Из письма лорда Корнваллиса генералу Генри Клинтону

Январь, 1782

«Все признают, что мой семимесячный Филип — красавец, у него правильные черты лица, взгляд не только живой и выразительный, но также полон добродушия. Знатоки считают, что сидит он изящно, а руками размахивает как будущий оратор. Стоит еще не очень уверенно, и его ноги не так стройны и элегантны, как у его отца... Единственный недостаток в его манерах — он слишком много смеется... Я теряю всякое желание гнаться за славой, а хочу только оставаться в компании моей жены и ребенка».

Из письма Александра Гамильтона другу

Зима, 1782

«В ожидании эвакуации британцев из Саванны жители этого города обратились к американскому генералу Вэйну с просьбой обеспечить охрану их собственности. Он обещал, что те купцы, которые не захотят жить в Соединенных Штатах, смогут оставаться в городе, до тех пор пока им не удастся распродать свое имущество и уладить дела, и что армия обеспечит им необходимую защиту. Вскоре британские войска очистили весь штат Джорджия, оставались только те, кто попал в плен к американцам. К чести британского командования, покидая Саванну, они не нанесли городу никаких повреждений, оставили нетронутыми даже те оборонительные сооружения, которые сами построили».

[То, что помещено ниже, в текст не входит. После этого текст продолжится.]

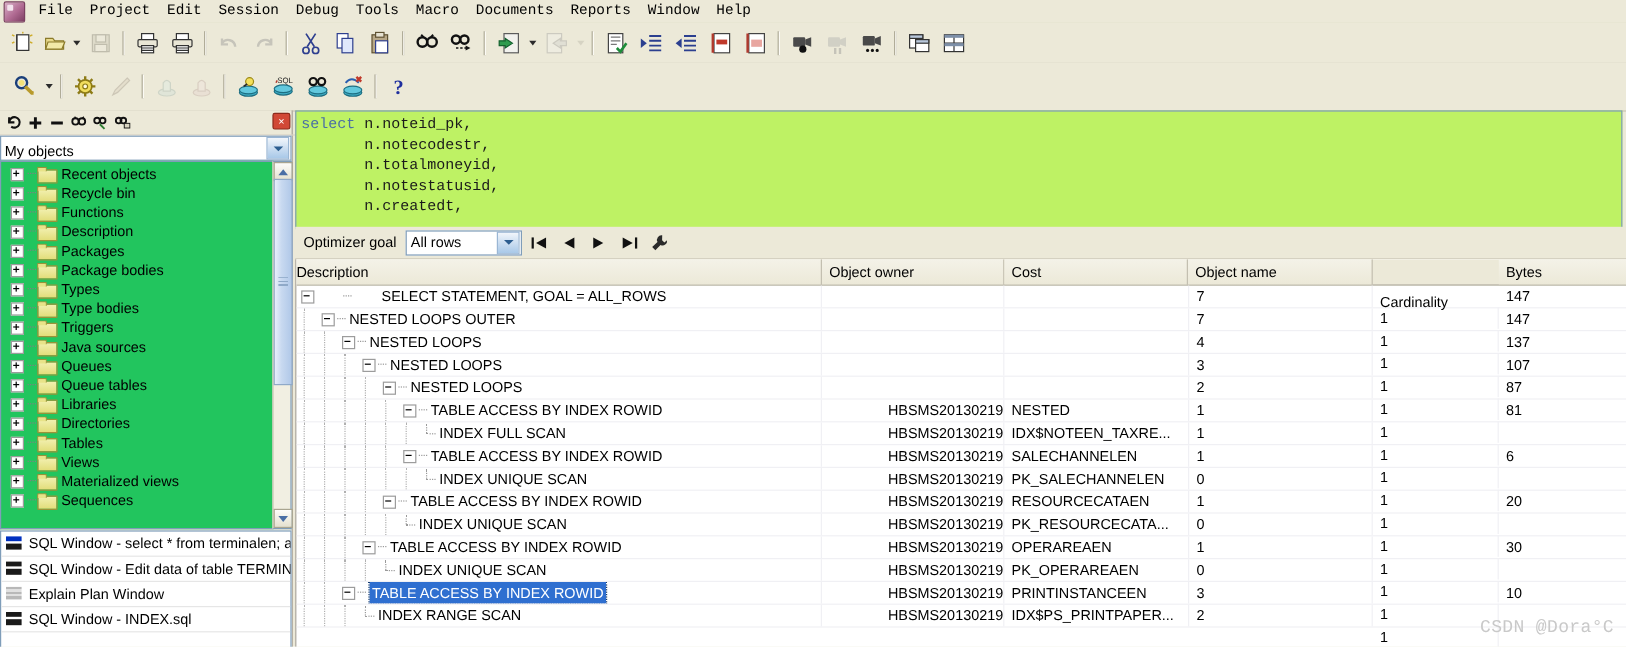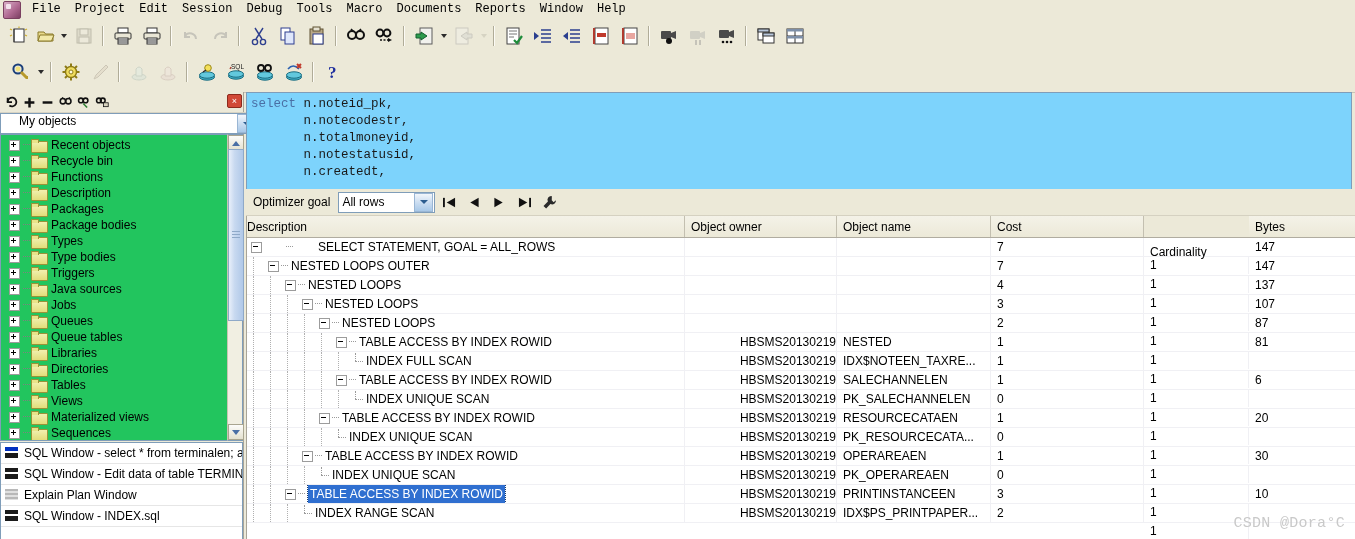--- a/index.html
+++ b/index.html
@@ -225,7 +225,7 @@
   .editor {
     position:absolute; left:246px; top:92px;
     width: 1106px; height: 99px;
-    background:#7dd3fc; border:1px solid #7f9db9;
+    background:#bef264; border:1px solid #7f9db9;
     box-sizing:border-box; padding: 3px 0 0 4px;
     overflow:hidden;
   }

Мерси Отис Уоррен. «История революции»

Апрель, 1782

«Позвольте дать вам портрет хозяина Монтиселло: ему еще нет сорока, он высок, выражение лица мягкое и приятное, но приметы внешнего изящества перестаешь искать, когда прикасаешься к глубине его ума. Американец, никогда не покидавший свою страну, но сумевший стать одновременно музыкантом, рисовальщиком, геометром, астрономом, философом, законодателем и государственным деятелем...

Поначалу его характер показался мне весьма серьезным, почти холодным; но после двух часов общения мы сделались так близки, как будто прожили наши жизни рядом; прогулки, книги, но главное — беседа, всегда интересная и разнообразная, дающая огромное удовлетворение двум людям, которые обмениваются своими мнениями и чувствами, всегда созвучными, которые понимают друг друга по первому намеку. Четыре дня пролетели, как четыре минуты».